Geologic Column: My China syndrome

by Fred Schwab
Thursday, April 20, 2017

Satellite photo of the Sichuan Basin — in Sichuan Province, north-central China. The pollution from the urban and industrial centers of the Sichuan Basin in Sichuan is visible at the bottom of the image. Credit: NASA, public domain.

My obsession with China began when our son Jeffrey moved there 10 years ago. Since then, we have visited him a half dozen times, and the change that we have witnessed in the country in that time has been staggering.

Lanes once filled with bicycles are now jammed with cars. China is now the largest automobile market in the world. Of the roughly 66 million cars registered or sold worldwide in 2015, 21 million were in China. In 2005, by comparison, the Chinese market for new cars numbered only 4 million vehicles, according to the International Organization of Motor Vehicle Manufacturers. In China, far-flung cities and industrial sites are now linked by a 22,000-kilometer-long electrified high-speed rail system. The population of 1.4 billion people is increasing, thanks to the lifting of the “one child” law, and the growing population is eager to educate and innovate. When Jeffrey moved to China, 11.1 percent of the international student population in the United States was Chinese (Indian students were first at 11.8 percent). In 2014, 31.8 percent of the international students were Chinese, with EU students second at 9.5 percent, according to a March 2016 Wall Street Journal article.

To maintain economic expansion, China is moving from a managed economy focused on infrastructure to a market economy focused on consumerism and innovation — and the strains have been enormous. The rapid migration of rural Chinese to the urban coastal region has generated unbridled growth. About 55 percent of China’s 1.4 billion people are now city dwellers, compared with less than 18 percent 35 years ago. A new supercity of 130 million (40 percent of the population of the entire U.S.) will combine the cities of Beijing and Tianjin with Hebei Province, a Kansas-sized area connected by high-speed rail.

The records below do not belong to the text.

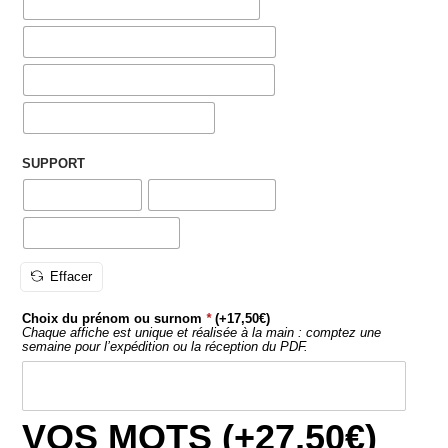
Suspension en bois
Effacer
Choix du prénom ou surnom
*
(+
17,50
€
)
Chaque affiche est unique et réalisée à la main : comptez une
semaine pour l’expédition ou la réception du PDF.
VOS MOTS (+
27,50
€
)
Chouette ! Vos mots apparaitront juste en dessous du texte
principal.
AJOUTER AU PANIER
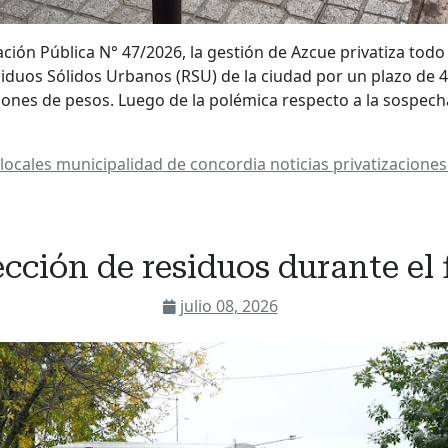
tación Pública N° 47/2026, la gestión de Azcue privatiza todo 
siduos Sólidos Urbanos (RSU) de la ciudad por un plazo de
llones de pesos. Luego de la polémica respecto a la sospec
n
locales
municipalidad de concordia
noticias
privatizacione
ección de residuos durante el 
julio 08, 2026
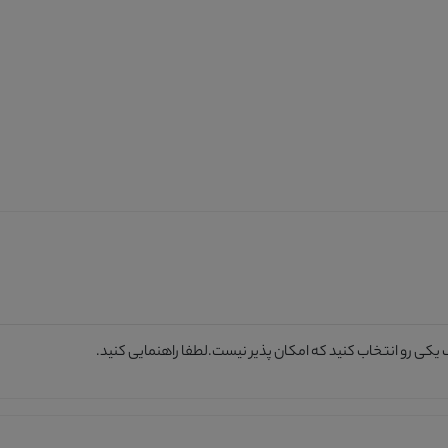
یکی رو انتخاب کنید که امکان پذیر نیست.لطفا راهنمایی کنید.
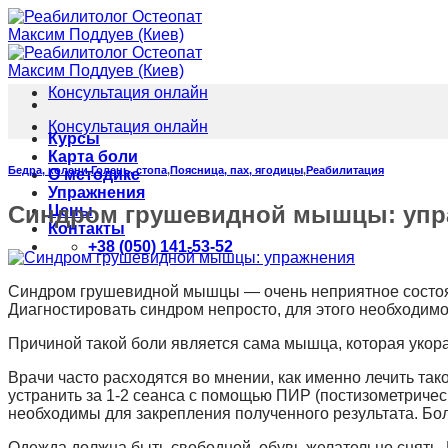
Skip
to
content
Консультация онлайн
Консультация онлайн
Курсы
Карта боли
Бедра, колени
,
Голень, стопа
,
Поясница, пах, ягодицы
,
Реабилитация
О методике
Упражнения
Синдром грушевидной мышцы: упр
Цены
Контакты
+38 (050) 141-53-52
Синдром грушевидной мышцы — очень неприятное состояни
Диагностировать синдром непросто, для этого необходим
Причиной такой боли является сама мышца, которая укора
Врачи часто расходятся во мнении, как именно лечить так
устранить за 1-2 сеанса с помощью ПИР (постизометриче
необходимы для закрепления полученного результата. Бол
Одежда должна быть свободной, обувь желательно снять.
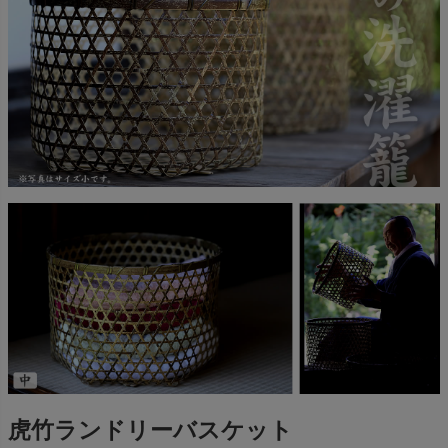
虎竹ランドリーバスケット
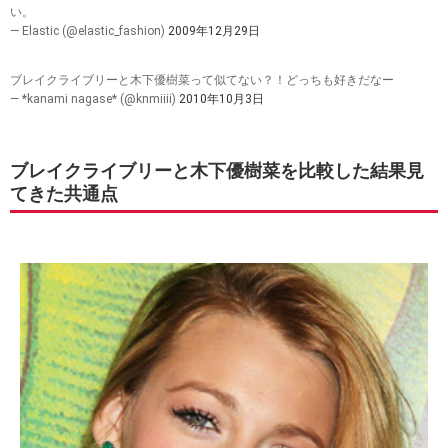
い。
— Elastic (@elastic_fashion)
2009年12月29日
ブレイクライブリーと木下優樹菜って似てない？！どっちも好きだなー
— *kanami nagase* (@knmiiii)
2010年10月3日
ブレイクライブリーと木下優樹菜を比較した結果見
てきた共通点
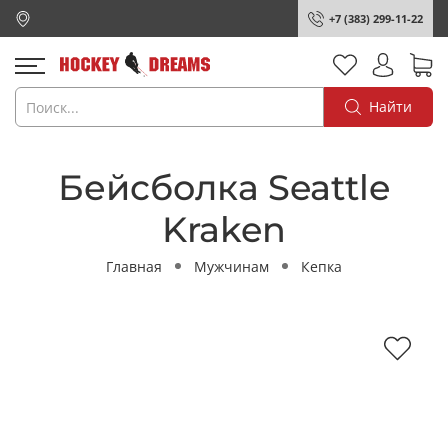
+7 (383) 299-11-22
Найти
Бейсболка Seattle
Kraken
Главная
Мужчинам
Кепка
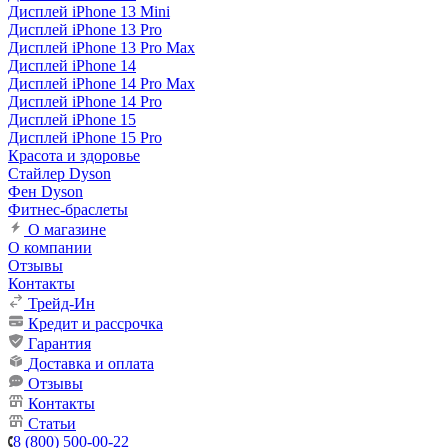
Дисплей iPhone 13 Mini
Дисплей iPhone 13 Pro
Дисплей iPhone 13 Pro Max
Дисплей iPhone 14
Дисплей iPhone 14 Pro Max
Дисплей iPhone 14 Pro
Дисплей iPhone 15
Дисплей iPhone 15 Pro
Красота и здоровье
Стайлер Dyson
Фен Dyson
Фитнес-браслеты
О магазине
О компании
Отзывы
Контакты
Трейд-Ин
Кредит и рассрочка
Гарантия
Доставка и оплата
Отзывы
Контакты
Статьи
8 (800) 500-00-22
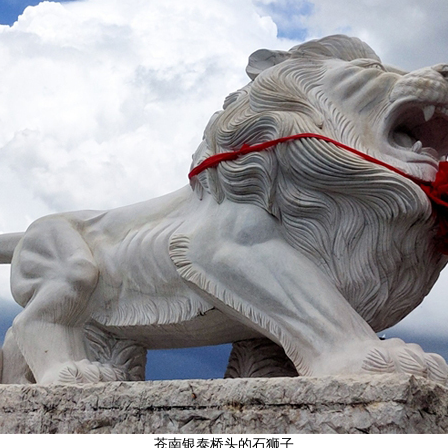
苍南银泰桥头的石狮子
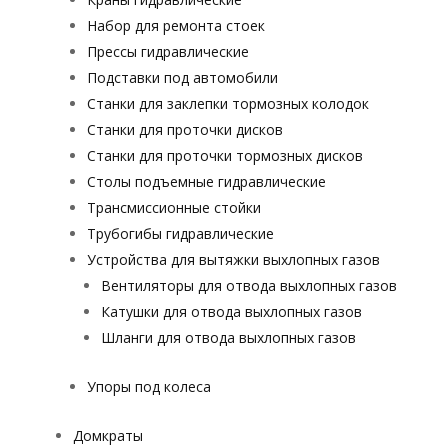
Набор для ремонта стоек
Прессы гидравлические
Подставки под автомобили
Станки для заклепки тормозных колодок
Станки для проточки дисков
Станки для проточки тормозных дисков
Столы подъемные гидравлические
Трансмиссионные стойки
Трубогибы гидравлические
Устройства для вытяжки выхлопных газов
Вентиляторы для отвода выхлопных газов
Катушки для отвода выхлопных газов
Шланги для отвода выхлопных газов
Упоры под колеса
Домкраты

One constant in China, we have found, is polluted air and water. Jeffrey dons a facemask as he heads out to perform improv comedy (in Mandarin)!

Many of China’s problems stem from its dependence on coal. Coal production and consumption exceed that of the rest of the world combined. Coal burning produces about two-thirds of China’s electricity, for which demand increased almost 17-fold from 1980 to 2012. China consumes roughly four times as much coal as the United States annually, and produces double the carbon dioxide emissions. In 2013, roughly 400,000 premature deaths in China were attributed to the burning of coal.

But China is finally doing something about it — setting targets to limit greenhouse gas emissions and fossil fuel consumption, partly in accord with the December 2015 Paris Agreement on climate change. China recently announced its intention to increase the amount of energy from renewable sources from the present 11 percent to 20 percent by 2030. Presently, China’s coal-burning plants operate at roughly half capacity, yet in 2015 permits were issued for 210 more plants. However, on April 25, 2016, China announced its intention to rein in this program, as a consequence of the Paris Agreement.

Options for alternative energy sources include increasing the number of nuclear power plants (now 30). Twenty-one additional plants are under construction, with another 135 reactors originally proposed. Nuclear power generates roughly 1 percent of the greenhouse gases produced by burning coal. The Chinese will also greatly expand hydro, solar and wind power.

Mining and burning coal for electricity consumes lots of water: Worldwide, coal plants consume enough to provide drinking water for 1 billion people. This will double if the proposed coal-fired plants actually come on line. The coal industry consumes half the industrial water use in China, and between 10 and 20 percent of total consumption. But water availability isn’t the only issue. China is besieged by polluted rivers, the result of dumping untreated industrial and agricultural waste into river systems. Aquifers, especially shallow ones in the arid north that supply two-thirds of the water for domestic use, are especially stressed. Some 280 million Chinese drink unsafe water, and half the waterways carry water unfit for even human contact. The city of Beijing, together with surrounding Hebei Province, is investing in a desalination project in the city of Tangshan (completion, 2019; cost $1.1 billion). It will eventually supply 1 million tons of freshwater daily, roughly one-third of the present consumption in Beijing.

The Chinese desalination project is overshadowed by the South-North Water Diversion Project, a scheme that involves three artificial channels bringing water from the Yangtze River and tributaries to northern China metropolitan areas. There are serious ecological and economic concerns about the impact of this project on the environments and populations affected by these waterways. Yet water has to come from somewhere: Beijing’s population continues to explode by half a million per year. It presently has about 100 cubic meters (20,000 gallons) of water per person — one-tenth of the U.N. standard for water availability above scarcity levels .

Air and water pollution, water scarcity, a slowing economy, urbanization, and a growing and progressively wealthier population all create a whirlwind of change. China continues to fascinate and intrigue!